Trump es un horror, sin duda. Sus propuestas son aterradoras en lo externo y en lo interno, en lo económico, en lo político y en lo moral. Levantar muros, fortalecer el uso de la tortura, bombardear, usar el matoneo en las relaciones comerciales entre países: llevar a la política y a la diplomacia sus métodos cuasimafiosos de promotor inmobiliario. Pero nada de eso es nuevo. El muro por ejemplo, lleva muchísimos años a medio construir en la frontera de México. Tiene desde hace diez años varios cientos de kilómetros: Trump simplemente propone construir lo que falta. La tortura se viene usando en las cárceles militares desde la primera presidencia de George W. Bush. Y las guerras declaradas por este, o por su padre, o por el demócrata Bill Clinton, se han seguido librando bajo Obama, que tras recibir por ellas el Premio Nobel de la Paz ha emprendido algunas nuevas: en Libia, en Siria. Ni siquiera está cerrada definitivamente la ya viejísima guerra de Corea. En cuanto al matoneo comercial, viene por lo menos desde los tiempos de los presidentes Roosevelt (Teodoro) y Taft. Trump no hace otra cosa que proclamar en voz alta lo que casi todos sus predecesores (Carter fue una excepción) han anunciado en voz baja. Trump, como antes Ronald Reagan, puede llegar a ser el presidente más popular de la historia.
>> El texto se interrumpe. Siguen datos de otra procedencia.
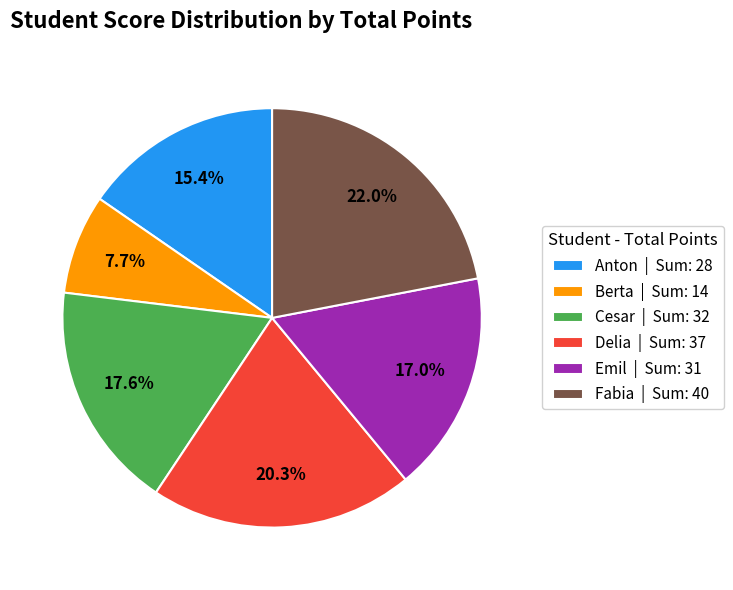

Between Delia and Anton, which is larger?

Delia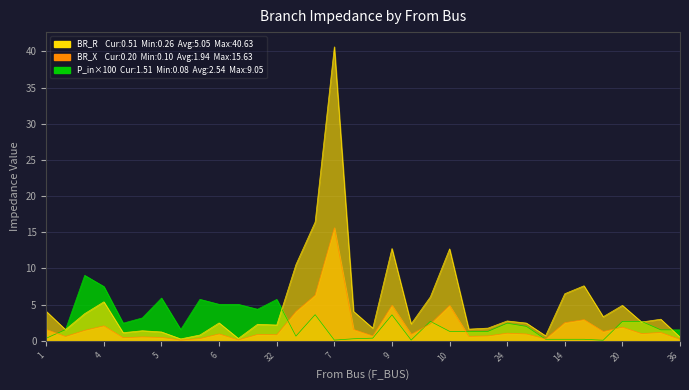

After their last crossing, which series has the higher values: BR_X or P_in?

P_in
Porque eso gusta entre sus compatriotas. En sus dos siglos de historia, y sobre todo en su siglo y medio de historia imperial, los presidentes de los Estados Unidos más populares han sido los que ellos llaman “presidentes de guerra”: los presidentes comandantes en jefe. El joven Bush llevó esa imagen hasta la caricatura cuando aterrizó en un portaviones disfrazado de piloto de combate para jactarse de su “misión cumplida” en Irak, cuando apenas empezaba la destrucción de ese país y de la región circundante. Hoy los analistas de la prensa juzgan severamente aquella aventura. Pero en su momento la apoyaron casi todos con entusiasmo, como lo hicieron con su voto favorable en el Senado los dos grandes partidos por igual, incluida la hoy precandidata demócrata Hillary Clinton. Lo que hace hoy Trump es reclamar, de manera políticamente incorrecta (en Antioquia dirían “frentera”), la superioridad de su país sobre todos los demás del mundo.  Superioridad, o sentimiento de superioridad, que está en el corazón del “excepcionalismo” norteamericano. Punto de fe tan inamovible como ha sido para los judíos el concepto de “pueblo elegido”.
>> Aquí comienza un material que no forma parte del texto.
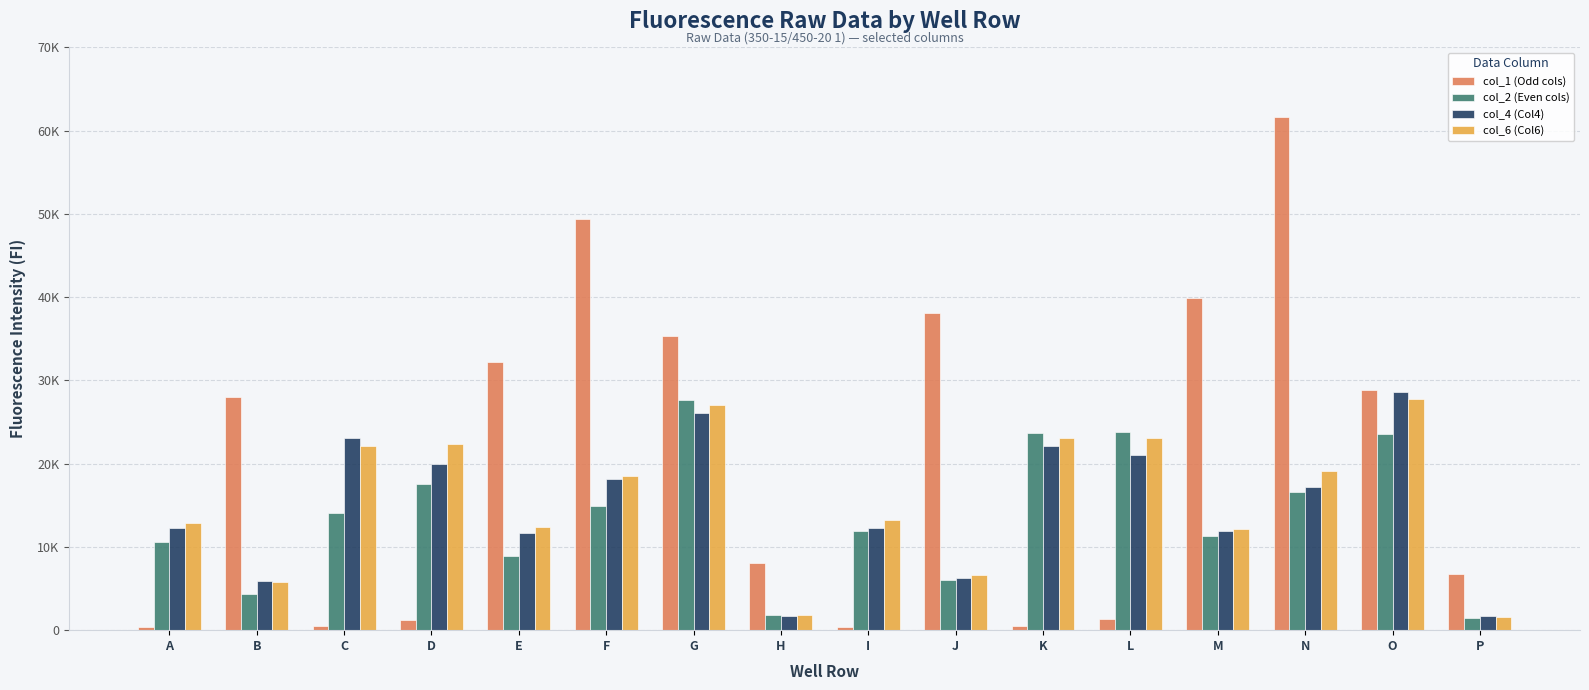

Where is col_4 (Col4) nearest to the value 15181?

N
Ese excepcionalismo se demuestra por la fuerza. A puñetazos, como se resolvían las películas de John Wayne. Con chorros gratuitos de sangre, como lo muestran en tono sarcástico las de Tarantino. Ahora que se le está haciendo tanta publicidad a otra película que muestra el encuentro de otro actor de Hollywood con una osa salvaje vale la pena recordar la novela que hace 30 años escribió Norman Mailer sobre una cacería de osos en Alaska, y a la que le puso un título didáctico: Por qué estamos en Vietnam.

Donald Trump es la reedición de otra novela didáctica, tal vez la novela fundacional del excepcionalismo norteamericano. Moby Dick.